L’intervista più riuscita sul tappeto rosso?

Quella che mi è piaciuta di più, perché è stata forse la più vera, è stata quella con Jim Carrey al Festival di Venezia di tre anni fa: lo approcciai con il solito “Welcome” seguito da “how are you?”. Pure lui mi chiese come stavo, io risposi automaticamente “bene” e lui, scettico: “No, io voglio sapere come stai davvero”. “Sono stanco…”, ammisi, visto che al ritmo di vari red carpet al giorno e cinque-sei minuti di intervista per tutti i componenti del cast, una discreta fatica fisica ed emotiva la faccio. Comunque dopo dieci anni di red carpet posso garantite che le star più grandi sono anche le più umili. Non faccio nomi, ma mi sono capitati attori italiani neanche così famosi che, spazientiti per l’eventuale attesa dell’intervista, se ne sono andati sbuffando. Tutto il contrario di Steven Spielberg, tranquillo in un angolo ad aspettare che finissi intervistare un attore (e io non mi ero neanche accorto della sua presenza), di Al Pacino che sempre a un Festival di Venezia presentava due film, uno in concorso e uno no, e affrontava red carpet e photocall sempre con entusiasmo e sorrisi. E poi Lady Gaga: l’anno scorso a Venezia quando le chiesi: “Quando hai capito di essere diventata una star?” lei rispose “Forse in questo momento”. Qualche momento complicato dalla mia emozione o da quella dell’intervistato qualche volta non manca, e allora ricorro all’improvvisazione imparata nella mia carriera attoriale.

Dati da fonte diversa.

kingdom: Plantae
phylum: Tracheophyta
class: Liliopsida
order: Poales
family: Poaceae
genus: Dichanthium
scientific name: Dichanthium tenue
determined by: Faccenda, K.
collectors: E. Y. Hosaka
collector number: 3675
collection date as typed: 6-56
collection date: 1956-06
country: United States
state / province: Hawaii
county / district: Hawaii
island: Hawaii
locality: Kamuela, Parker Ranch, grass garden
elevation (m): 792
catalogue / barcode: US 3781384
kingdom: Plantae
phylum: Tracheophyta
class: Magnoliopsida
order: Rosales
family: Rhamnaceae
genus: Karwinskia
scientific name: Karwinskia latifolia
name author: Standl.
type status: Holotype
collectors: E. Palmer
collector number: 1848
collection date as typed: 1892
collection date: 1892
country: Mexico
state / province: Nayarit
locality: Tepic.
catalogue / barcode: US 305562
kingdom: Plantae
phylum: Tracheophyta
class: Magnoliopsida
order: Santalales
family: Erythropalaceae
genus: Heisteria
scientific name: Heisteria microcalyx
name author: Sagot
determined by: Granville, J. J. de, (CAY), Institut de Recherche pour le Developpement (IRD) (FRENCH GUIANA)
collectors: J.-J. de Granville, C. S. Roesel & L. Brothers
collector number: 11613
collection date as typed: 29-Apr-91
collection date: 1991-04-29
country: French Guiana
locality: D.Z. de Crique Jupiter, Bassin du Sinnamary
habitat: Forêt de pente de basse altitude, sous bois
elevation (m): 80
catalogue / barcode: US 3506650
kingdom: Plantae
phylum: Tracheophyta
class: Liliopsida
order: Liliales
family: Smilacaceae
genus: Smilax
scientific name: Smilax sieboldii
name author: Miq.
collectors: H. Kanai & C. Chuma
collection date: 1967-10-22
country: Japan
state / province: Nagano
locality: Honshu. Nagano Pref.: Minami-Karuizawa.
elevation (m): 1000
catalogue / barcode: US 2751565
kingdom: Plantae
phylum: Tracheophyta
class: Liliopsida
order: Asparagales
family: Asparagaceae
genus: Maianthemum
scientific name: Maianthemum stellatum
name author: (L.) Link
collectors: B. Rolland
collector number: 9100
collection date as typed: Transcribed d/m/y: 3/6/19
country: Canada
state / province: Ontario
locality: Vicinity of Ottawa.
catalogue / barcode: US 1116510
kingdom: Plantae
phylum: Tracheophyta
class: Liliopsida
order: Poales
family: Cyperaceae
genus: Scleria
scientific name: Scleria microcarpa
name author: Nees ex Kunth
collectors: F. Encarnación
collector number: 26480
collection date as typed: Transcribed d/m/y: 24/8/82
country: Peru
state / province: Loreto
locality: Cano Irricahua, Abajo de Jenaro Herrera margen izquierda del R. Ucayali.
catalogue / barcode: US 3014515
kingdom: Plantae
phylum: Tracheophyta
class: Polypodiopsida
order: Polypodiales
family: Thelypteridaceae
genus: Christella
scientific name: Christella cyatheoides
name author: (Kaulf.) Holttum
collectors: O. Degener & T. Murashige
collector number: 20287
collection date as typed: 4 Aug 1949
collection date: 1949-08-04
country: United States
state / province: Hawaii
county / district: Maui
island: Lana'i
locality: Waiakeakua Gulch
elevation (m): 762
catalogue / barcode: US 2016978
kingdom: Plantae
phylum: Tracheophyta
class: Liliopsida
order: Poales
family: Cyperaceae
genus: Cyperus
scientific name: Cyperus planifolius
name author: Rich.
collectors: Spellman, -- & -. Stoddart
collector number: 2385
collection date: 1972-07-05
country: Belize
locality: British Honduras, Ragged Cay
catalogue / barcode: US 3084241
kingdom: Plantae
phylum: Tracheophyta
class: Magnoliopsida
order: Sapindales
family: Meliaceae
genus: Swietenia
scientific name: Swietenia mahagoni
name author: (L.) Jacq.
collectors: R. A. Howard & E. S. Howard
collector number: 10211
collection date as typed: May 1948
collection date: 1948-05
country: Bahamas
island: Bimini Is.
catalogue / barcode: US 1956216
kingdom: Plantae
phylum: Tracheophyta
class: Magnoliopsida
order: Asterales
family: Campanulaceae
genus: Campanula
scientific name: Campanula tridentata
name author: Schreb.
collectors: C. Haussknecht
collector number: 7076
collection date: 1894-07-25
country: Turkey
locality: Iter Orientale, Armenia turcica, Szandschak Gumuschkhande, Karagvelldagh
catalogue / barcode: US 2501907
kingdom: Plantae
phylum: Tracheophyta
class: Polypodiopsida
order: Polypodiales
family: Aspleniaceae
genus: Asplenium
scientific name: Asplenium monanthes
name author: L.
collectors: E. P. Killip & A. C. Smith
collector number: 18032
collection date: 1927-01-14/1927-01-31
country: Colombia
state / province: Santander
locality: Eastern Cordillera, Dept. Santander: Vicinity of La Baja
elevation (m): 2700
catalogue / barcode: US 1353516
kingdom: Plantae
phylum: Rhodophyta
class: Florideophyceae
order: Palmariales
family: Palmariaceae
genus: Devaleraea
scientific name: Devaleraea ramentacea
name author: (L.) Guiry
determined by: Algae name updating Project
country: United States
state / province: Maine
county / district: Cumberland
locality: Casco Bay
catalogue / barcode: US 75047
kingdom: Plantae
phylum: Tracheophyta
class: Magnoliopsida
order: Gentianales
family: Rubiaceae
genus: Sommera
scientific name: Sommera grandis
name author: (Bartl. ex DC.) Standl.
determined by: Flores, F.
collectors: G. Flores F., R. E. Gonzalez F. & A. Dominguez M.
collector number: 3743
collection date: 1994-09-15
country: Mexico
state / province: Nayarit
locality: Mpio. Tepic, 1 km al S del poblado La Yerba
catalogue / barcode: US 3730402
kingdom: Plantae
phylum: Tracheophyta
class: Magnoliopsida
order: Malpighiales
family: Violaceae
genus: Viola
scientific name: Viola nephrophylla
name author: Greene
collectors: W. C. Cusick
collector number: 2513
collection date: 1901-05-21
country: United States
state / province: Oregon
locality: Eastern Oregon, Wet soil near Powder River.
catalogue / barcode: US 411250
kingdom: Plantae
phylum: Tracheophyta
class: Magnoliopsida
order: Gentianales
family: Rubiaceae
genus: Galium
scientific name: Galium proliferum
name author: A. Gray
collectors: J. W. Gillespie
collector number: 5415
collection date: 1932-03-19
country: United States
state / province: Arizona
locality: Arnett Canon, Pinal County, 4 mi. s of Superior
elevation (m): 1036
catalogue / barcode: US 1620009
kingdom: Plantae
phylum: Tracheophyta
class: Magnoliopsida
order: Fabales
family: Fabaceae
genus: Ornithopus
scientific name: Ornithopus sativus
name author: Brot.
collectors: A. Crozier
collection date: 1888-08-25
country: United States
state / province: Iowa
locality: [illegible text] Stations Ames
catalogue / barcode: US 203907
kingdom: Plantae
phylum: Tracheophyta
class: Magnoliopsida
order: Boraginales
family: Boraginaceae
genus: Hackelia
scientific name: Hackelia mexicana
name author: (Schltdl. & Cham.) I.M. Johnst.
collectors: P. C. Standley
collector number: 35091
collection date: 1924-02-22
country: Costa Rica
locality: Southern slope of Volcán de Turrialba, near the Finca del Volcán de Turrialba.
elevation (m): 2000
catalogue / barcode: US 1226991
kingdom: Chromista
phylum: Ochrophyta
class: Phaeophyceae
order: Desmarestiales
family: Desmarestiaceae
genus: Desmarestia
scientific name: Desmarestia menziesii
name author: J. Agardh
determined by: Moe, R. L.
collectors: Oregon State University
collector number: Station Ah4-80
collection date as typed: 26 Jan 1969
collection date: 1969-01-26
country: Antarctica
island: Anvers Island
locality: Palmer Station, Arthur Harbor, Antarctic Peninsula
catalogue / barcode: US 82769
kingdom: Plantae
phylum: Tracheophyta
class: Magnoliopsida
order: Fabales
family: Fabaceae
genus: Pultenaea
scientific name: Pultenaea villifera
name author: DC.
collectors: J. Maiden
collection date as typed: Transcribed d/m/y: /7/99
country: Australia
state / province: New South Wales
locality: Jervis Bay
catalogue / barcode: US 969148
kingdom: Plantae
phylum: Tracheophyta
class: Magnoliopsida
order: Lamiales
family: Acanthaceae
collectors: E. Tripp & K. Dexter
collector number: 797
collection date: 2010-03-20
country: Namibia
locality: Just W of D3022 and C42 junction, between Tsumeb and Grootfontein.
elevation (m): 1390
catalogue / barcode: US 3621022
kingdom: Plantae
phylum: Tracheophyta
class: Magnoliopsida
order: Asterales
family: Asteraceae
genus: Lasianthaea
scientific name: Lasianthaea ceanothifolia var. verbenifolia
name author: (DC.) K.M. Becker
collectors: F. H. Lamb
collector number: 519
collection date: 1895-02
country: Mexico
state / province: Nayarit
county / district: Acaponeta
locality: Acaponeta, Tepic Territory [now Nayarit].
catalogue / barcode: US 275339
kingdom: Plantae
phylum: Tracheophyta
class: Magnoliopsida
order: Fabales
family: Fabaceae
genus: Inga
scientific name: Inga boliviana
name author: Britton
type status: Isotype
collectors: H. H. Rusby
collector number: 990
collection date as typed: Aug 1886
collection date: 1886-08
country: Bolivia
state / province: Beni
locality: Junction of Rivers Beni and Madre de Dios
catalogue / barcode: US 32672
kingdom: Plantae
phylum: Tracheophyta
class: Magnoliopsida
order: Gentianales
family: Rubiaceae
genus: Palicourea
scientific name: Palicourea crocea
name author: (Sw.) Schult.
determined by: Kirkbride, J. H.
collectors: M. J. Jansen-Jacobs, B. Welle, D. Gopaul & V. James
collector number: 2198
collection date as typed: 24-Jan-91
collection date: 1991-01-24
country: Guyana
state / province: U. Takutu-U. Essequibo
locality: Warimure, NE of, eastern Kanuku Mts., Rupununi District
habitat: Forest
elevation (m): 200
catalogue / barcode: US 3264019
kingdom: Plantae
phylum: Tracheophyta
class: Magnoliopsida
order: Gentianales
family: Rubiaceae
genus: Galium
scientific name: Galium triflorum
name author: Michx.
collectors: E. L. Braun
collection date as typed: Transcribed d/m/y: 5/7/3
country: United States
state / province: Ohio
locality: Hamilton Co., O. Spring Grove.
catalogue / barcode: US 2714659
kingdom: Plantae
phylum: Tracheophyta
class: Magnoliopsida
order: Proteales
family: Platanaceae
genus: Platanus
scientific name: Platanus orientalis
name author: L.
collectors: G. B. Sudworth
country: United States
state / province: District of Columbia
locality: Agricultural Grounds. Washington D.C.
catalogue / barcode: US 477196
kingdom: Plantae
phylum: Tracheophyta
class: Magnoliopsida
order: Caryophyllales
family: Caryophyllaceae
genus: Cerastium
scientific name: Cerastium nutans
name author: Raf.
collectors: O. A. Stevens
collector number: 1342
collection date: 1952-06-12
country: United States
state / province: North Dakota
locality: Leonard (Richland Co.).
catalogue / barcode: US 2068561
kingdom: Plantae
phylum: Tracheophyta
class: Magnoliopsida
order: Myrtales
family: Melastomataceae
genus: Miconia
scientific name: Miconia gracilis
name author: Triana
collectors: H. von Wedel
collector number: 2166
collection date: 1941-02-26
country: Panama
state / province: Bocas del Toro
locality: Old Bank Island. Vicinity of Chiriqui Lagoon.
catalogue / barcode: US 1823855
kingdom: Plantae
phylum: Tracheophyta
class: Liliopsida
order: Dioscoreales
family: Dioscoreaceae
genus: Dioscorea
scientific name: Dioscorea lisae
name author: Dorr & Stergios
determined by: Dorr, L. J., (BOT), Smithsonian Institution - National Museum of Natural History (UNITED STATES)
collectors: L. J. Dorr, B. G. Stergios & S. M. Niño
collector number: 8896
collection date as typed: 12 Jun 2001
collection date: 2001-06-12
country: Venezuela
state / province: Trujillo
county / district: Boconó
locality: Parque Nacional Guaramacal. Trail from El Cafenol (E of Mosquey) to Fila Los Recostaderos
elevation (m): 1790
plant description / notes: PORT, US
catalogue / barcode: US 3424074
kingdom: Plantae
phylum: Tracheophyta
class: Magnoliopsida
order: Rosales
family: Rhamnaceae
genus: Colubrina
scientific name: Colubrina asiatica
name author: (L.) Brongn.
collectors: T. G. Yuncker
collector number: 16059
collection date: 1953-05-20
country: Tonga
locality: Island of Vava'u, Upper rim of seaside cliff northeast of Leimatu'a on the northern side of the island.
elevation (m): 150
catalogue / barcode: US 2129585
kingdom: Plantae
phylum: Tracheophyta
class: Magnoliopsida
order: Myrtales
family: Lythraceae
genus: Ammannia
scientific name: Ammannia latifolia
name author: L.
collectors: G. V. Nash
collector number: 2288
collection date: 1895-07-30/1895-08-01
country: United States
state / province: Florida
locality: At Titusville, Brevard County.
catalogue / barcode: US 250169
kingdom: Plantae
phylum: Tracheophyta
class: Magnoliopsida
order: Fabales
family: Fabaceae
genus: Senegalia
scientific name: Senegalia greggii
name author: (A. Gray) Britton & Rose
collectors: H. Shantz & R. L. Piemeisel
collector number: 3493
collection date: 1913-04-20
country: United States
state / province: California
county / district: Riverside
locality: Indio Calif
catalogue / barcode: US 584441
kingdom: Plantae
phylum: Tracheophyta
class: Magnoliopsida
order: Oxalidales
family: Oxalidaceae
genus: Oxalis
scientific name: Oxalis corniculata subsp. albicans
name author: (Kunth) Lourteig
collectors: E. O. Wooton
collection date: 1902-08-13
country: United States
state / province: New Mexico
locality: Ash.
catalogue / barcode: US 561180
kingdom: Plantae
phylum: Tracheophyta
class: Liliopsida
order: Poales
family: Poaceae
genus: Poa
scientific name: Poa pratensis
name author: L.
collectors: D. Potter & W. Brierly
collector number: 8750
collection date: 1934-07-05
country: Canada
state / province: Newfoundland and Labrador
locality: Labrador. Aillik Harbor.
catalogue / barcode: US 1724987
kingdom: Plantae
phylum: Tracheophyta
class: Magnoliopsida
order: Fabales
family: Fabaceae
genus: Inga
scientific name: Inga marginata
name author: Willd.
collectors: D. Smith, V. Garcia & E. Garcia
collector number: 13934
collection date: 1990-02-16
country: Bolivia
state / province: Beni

Lei è conduttore e pure attore di cinema, teatro e fiction tv, ha deciso cosa vuole fare da grande?

Mi trovo molto a mio agio con la mia multipla personalità professionale. Ho studiato recitazione a New York, dove vive mio padre, con Susan Batson, la stessa coach di Lady Gaga per “A star is born” e a 17 anni ha debuttato al cinema, diretto da Citto Maselli, nel cortometraggio “Intolerance” presentato proprio al Festival di Venezia, prima di darmi a tanto teatro (a maggio sarà sul palco ne “La strategia del colibrì” di Max Vado, dove il suo personaggio prepara una conferenza per la pace ndr) e alla tv. Maselli mi aveva scelto per interpretare un clandestino, poi negli altri film sono diventato uno spacciatore e così via…

Clandestino, spacciatore, sempre ruoli negativi?

Il primo che mi ha scelto per un personaggio positivo è stato Stefano Sollima, per “Acab”. Il fatto è che al cinema il nero viene spesso stereotipatamente visto come problema sociale. La mia pelle scura mi aveva portato a fare un provino con Marco Risi, per il ruolo di un lavavetri nel suo celebre “L’ultimo capodanno”, con Marco Giallini e Monica Bellucci. Ma fui scartato, con Risi che disse: “Ma è troppo caruccio per fare il lavavetri..”. Il destino però mi poi portato a lavorare con Giallini, prima in Acab e più recentemente nella fiction “Rocco Schiavone”, nella parte di un diplomatico dell’Equador. Lì e prima ancora nei film di Giulio Base e Max Croci “La coppia dei campioni” e “Al posto tuo”, ho finalmente recitato con una giacca addosso”.

Ruoli stereotipati a parte, è mai stato vittima di episodi di razzismo?

“Fortunatamente mai. Ma mi sono sentito dire spesso “Parli bene l’italiano, però” da chi non riusciva a credere che con la mi pelle scura potessi essere italiano. Invece sono fieramente ciociaro e da qualche mese ho pure lasciato Roma per tornare a vivere nel mio paese d’origine, Paliano. Per restare con i piedi per terra, sentirmi protetto e frequentare gente genuina, lontano da una città come Roma dove la metà della gente lavora nel mondo dello spettacolo e l’altra metà vorrebbe farlo. Però, pur adorando l’Italia e la sua Ciociaria, di fronte a certe frasi velate di pregiudizio e a certi modi di fare, soprattutto quando vado a Parigi o New York, sento quanto talvolta l’Italia è provinciale, pressapochista e approssimativa. Come per la vicenda di Mahmood ad esempio. Ho amato il suo "Soldi” fin dal primo ascolto, e tutta quella strumentalizzazione mi ha davvero infastidito”.